=== Source information ===
◇ ◇ ◇ ◇
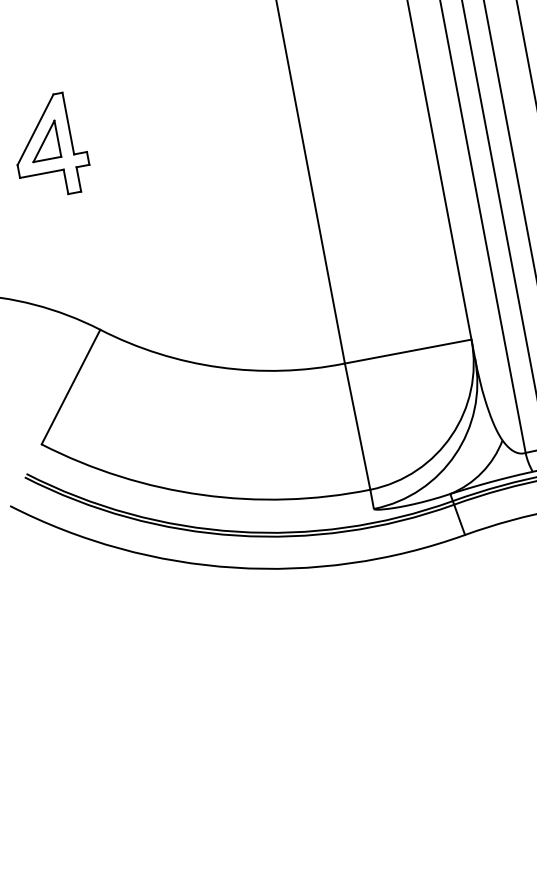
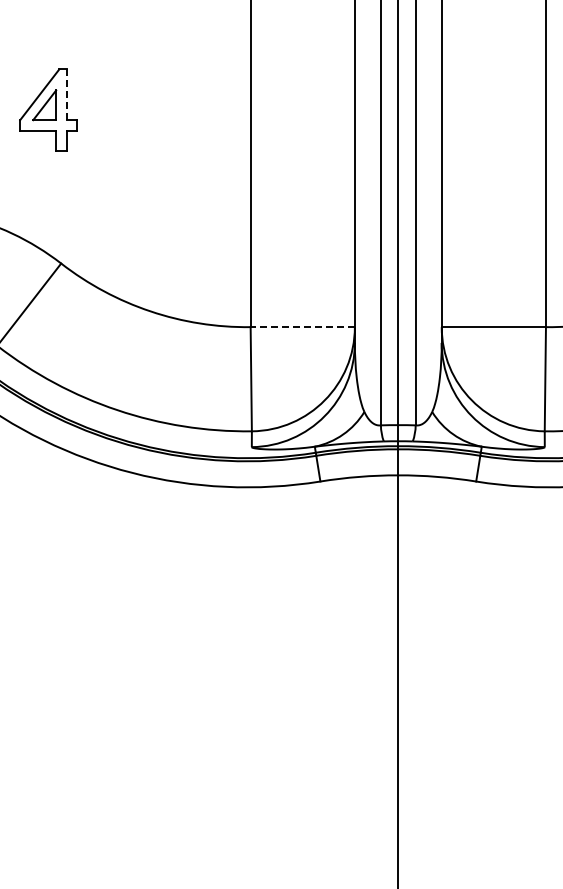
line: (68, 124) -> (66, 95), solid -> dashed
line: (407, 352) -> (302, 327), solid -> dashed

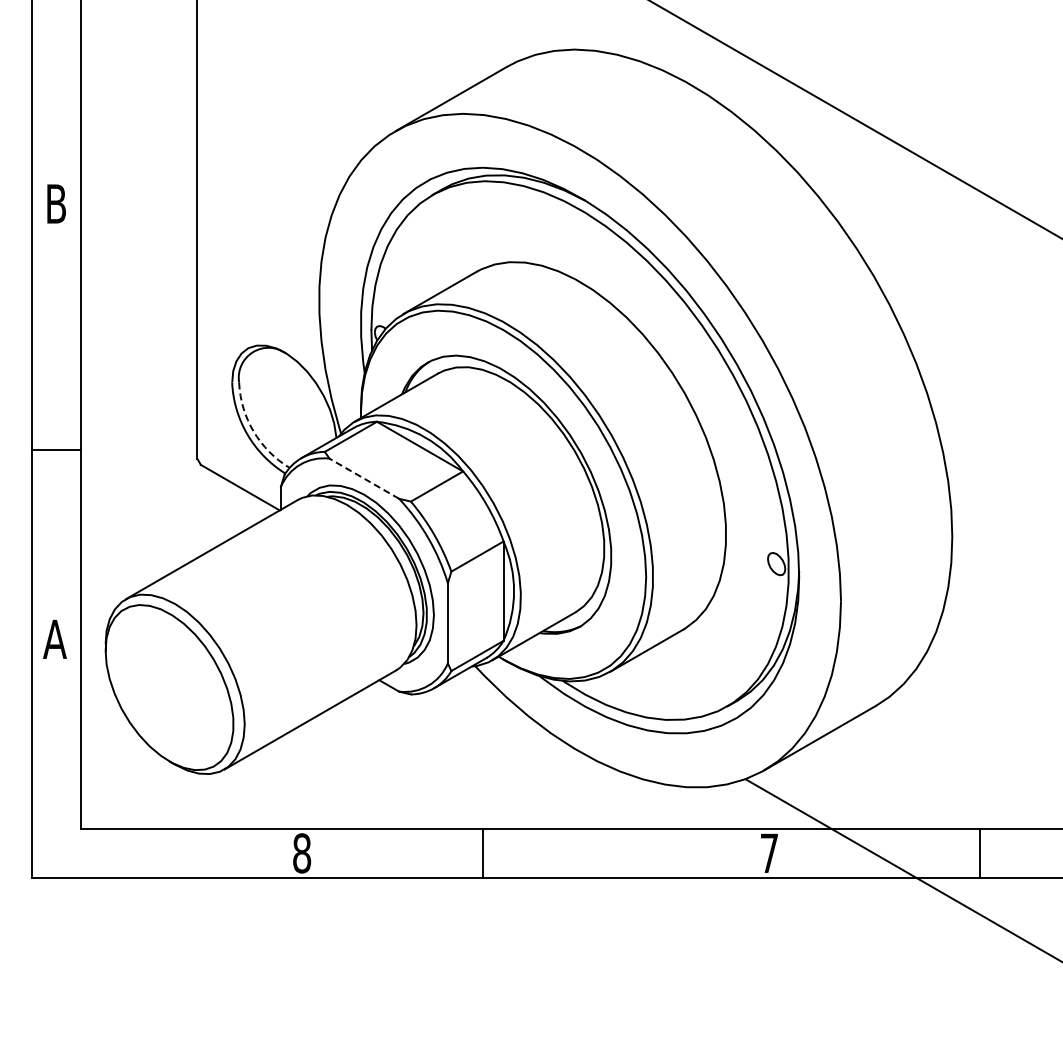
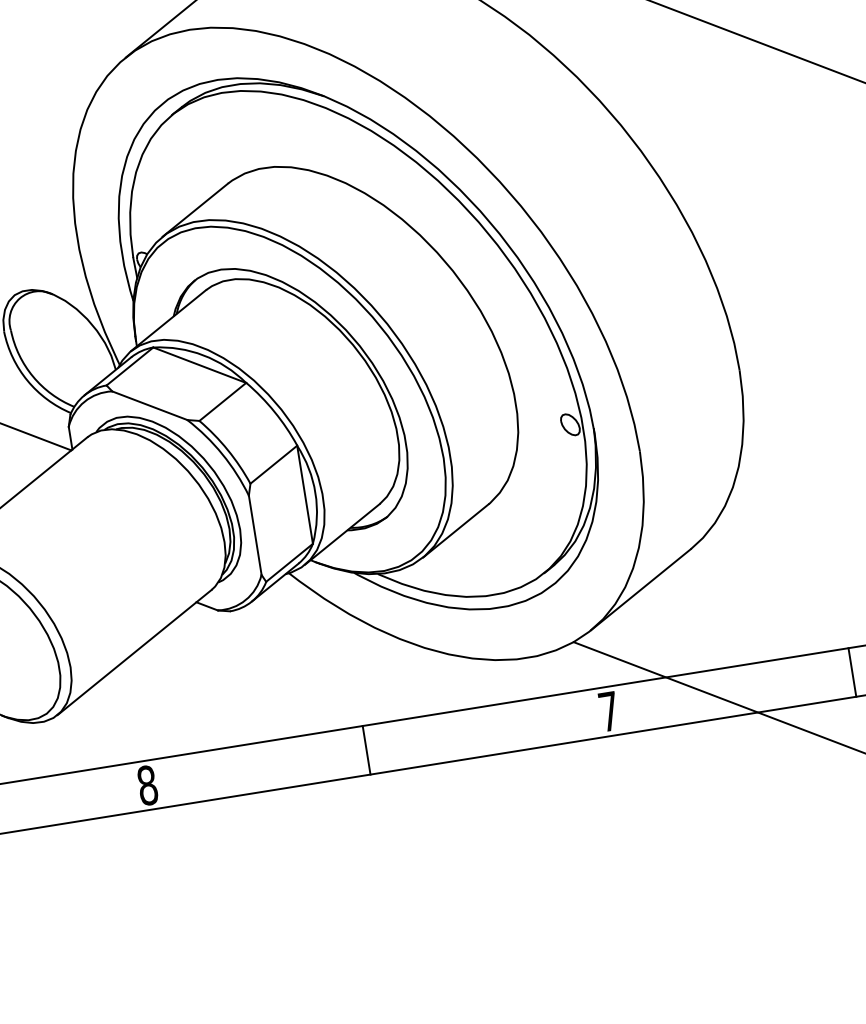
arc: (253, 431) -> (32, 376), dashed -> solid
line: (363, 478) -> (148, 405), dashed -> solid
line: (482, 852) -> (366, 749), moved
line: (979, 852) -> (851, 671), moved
◇ ◇ ◇ ◇
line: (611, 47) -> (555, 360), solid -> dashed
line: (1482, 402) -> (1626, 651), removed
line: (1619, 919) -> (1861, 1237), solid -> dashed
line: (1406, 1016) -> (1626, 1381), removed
◇ ◇ ◇ ◇
=== Job ===
Work out how many lines in the material above hold the string "dashed", and reply with the number only.

=== Completed exercise ===
6